Kanallar boyunca geçen hava akımı arka kanadı besleyen periskop şeklindeki kanala gitmeden önce motor kapağına gönderiliyor. Lotus’un kullandığı tasarımın aksine Mercedes’in periskop tasarımı arka kanadın alt bölümündeki etkinliği durduruyor.
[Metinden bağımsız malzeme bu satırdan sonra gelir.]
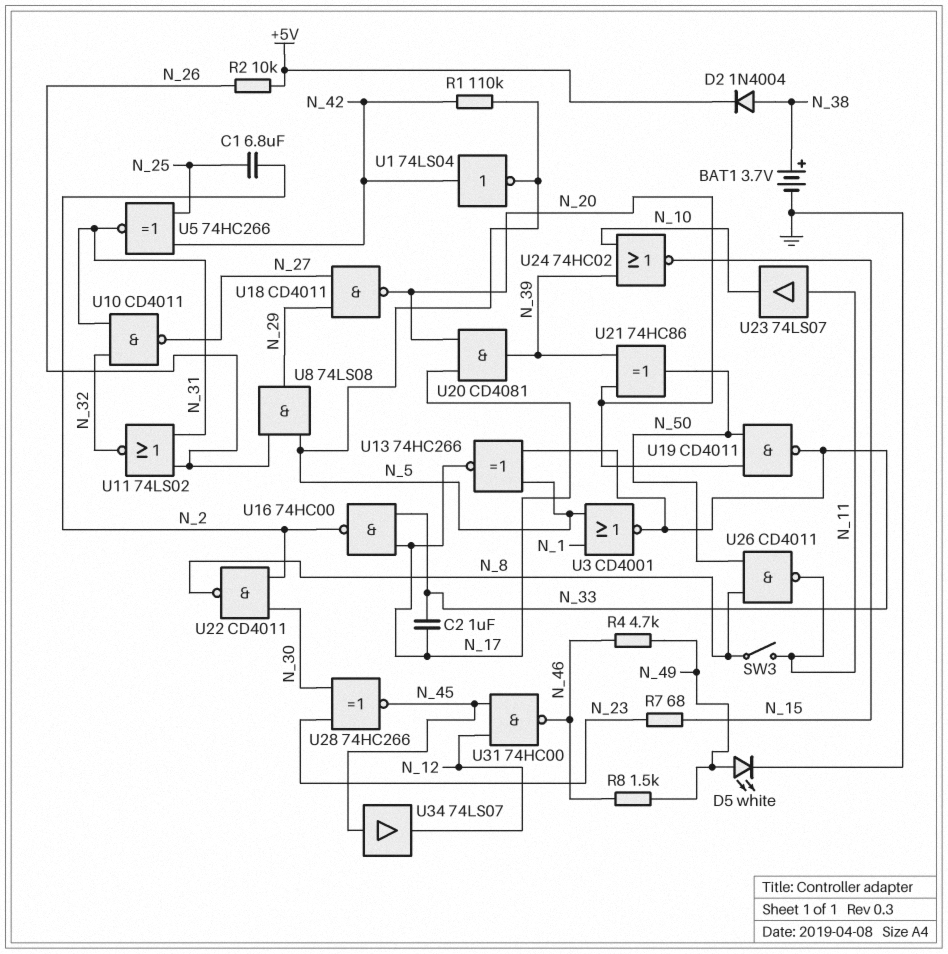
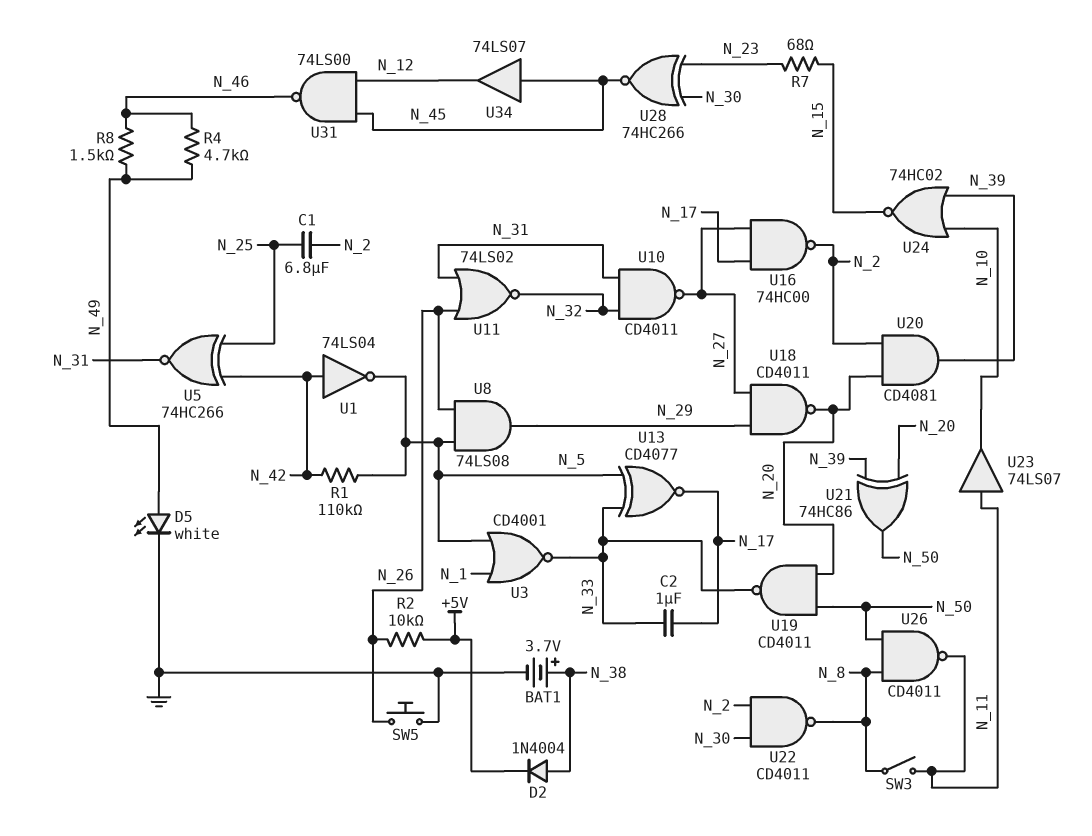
SW5: none -> button (GND, N_26)
U13: XNOR 74HC266 (in N_5, in N_33, out N_17) -> XNOR CD4077 (in N_5, in N_33, out N_17)
U16: NAND 74HC00 (in N_17, in N_33, out N_2) -> NAND 74HC00 (in N_17, in N_27, out N_2)
U20: AND CD4081 (in N_17, in N_20, out N_39) -> AND CD4081 (in N_2, in N_20, out N_39)
U31: NAND 74HC00 (in N_12, in N_45, out N_46) -> NAND 74LS00 (in N_12, in N_45, out N_46)

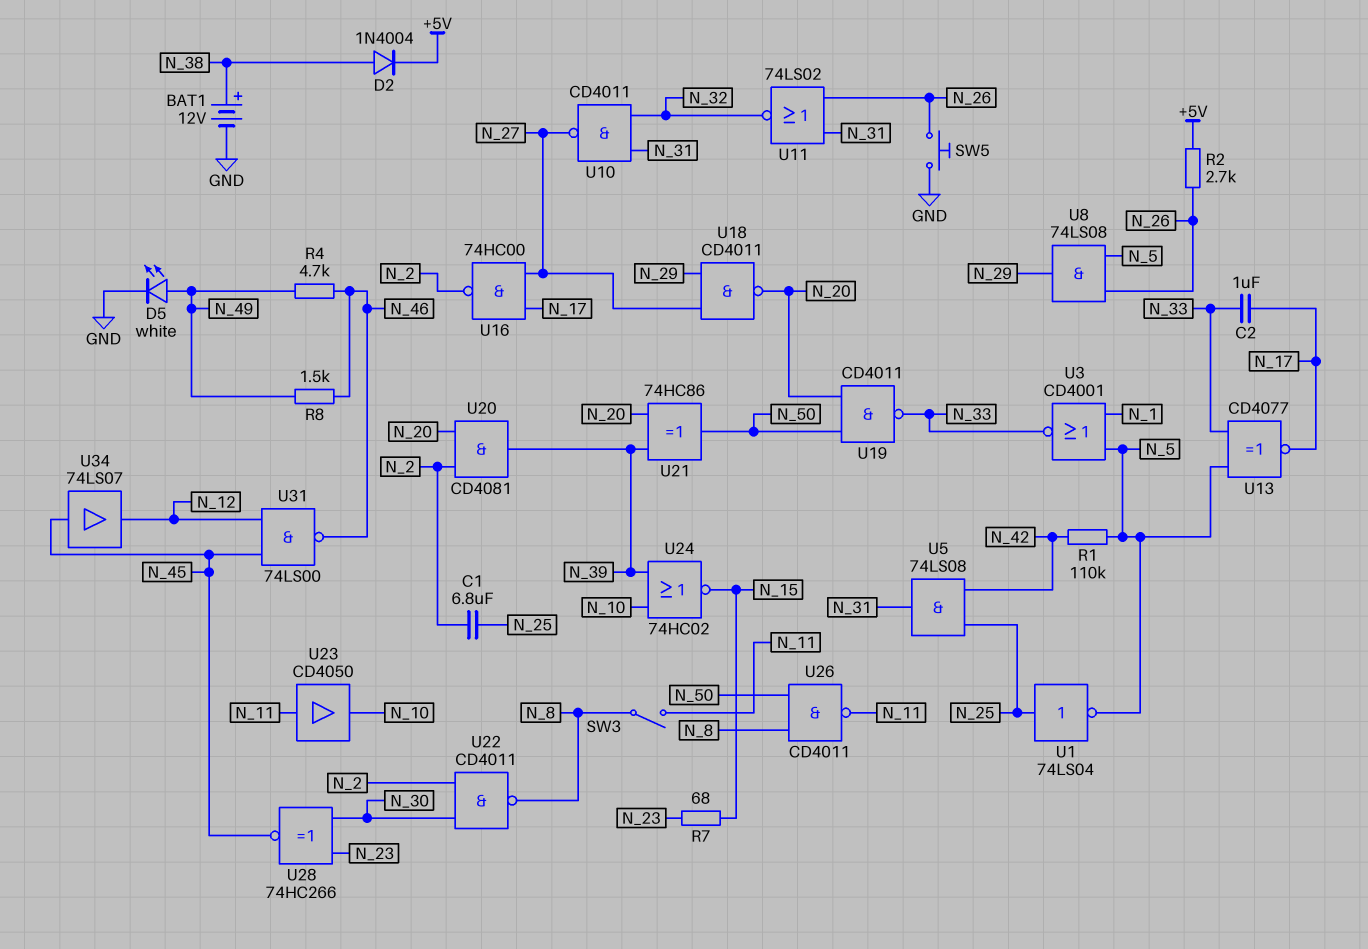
BAT1: 3.7V (plus N_38, minus GND) -> 12V (plus N_38, minus GND)
R2: 10k (+5V, N_26) -> 2.7k (+5V, N_26)
U1: NOT 74LS04 (in N_42, out N_5) -> NOT 74LS04 (in N_25, out N_5)
U5: XNOR 74HC266 (in N_25, in N_42, out N_31) -> AND 74LS08 (in N_25, in N_42, out N_31)
U23: buffer 74LS07 (in N_11, out N_10) -> buffer CD4050 (in N_11, out N_10)

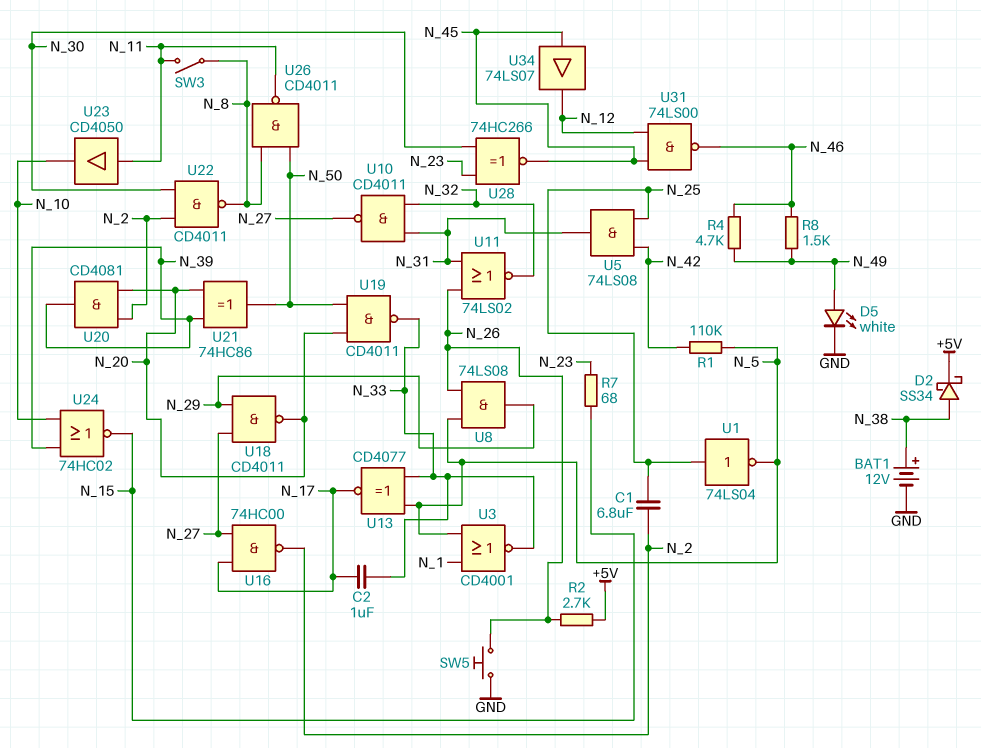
D2: diode 1N4004 (A N_38, K +5V) -> schottky SS34 (A N_38, K +5V)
Fakat bunun tasarımın çalışma prensibinin bir parçası mı olduğu yoksa bu yöntemle bağlanacak farklı bir arka kanat kullanmayı mı düşündükleri kesin değil.
Yukarıdaki resimde görüldüğü gibi hava koşullarından dolayı kanalın çıkış kısmı bantlanmış, bu nedenle ne kadar büyük olduğu ya da besleme yarığının yönelimi net değil fakat kesin olan bir şey var ki eğer periskop gerçekten arka kanada bağlanmazsa oluşan besleme etkisi Lotus’un çözümünden daha geniş bir alanda etkili olabilir. Bu da drag etkisinin azaltılarak daha fazla downforce elde etmek anlamına geliyor.
Eğer tahmin edildiği gibi periskop arka kanada bağlanmayıp besleme için kullanılırsa arka kanatta daha dikey hücum açısı kullanılmasına olanak sağlanır, böylelikle yarık uç katmanını azaltarak downforce’un kuvvetlenmesine yani artmasına yardımcı olur. Eğer hız giderek artarsa bu kez yarık arka kanat hücum açısı için yeterli hava akımını üretemez ve kanadın etkinliği sonlanır. Downforce azalır ve dolayısıyla drag etkisi baş gösterir. Bu da araçların daha yüksek hızlara çıkması anlamına geliyor ki tahminen 5-10 kmh kadar bir etki yaratabilir.
Mercedes bu çözümle birlikte DDRS sistemini de kullanmaya devam edecek, böylece DRS aktif değilken bile drag etkisi azaltılmış olacak.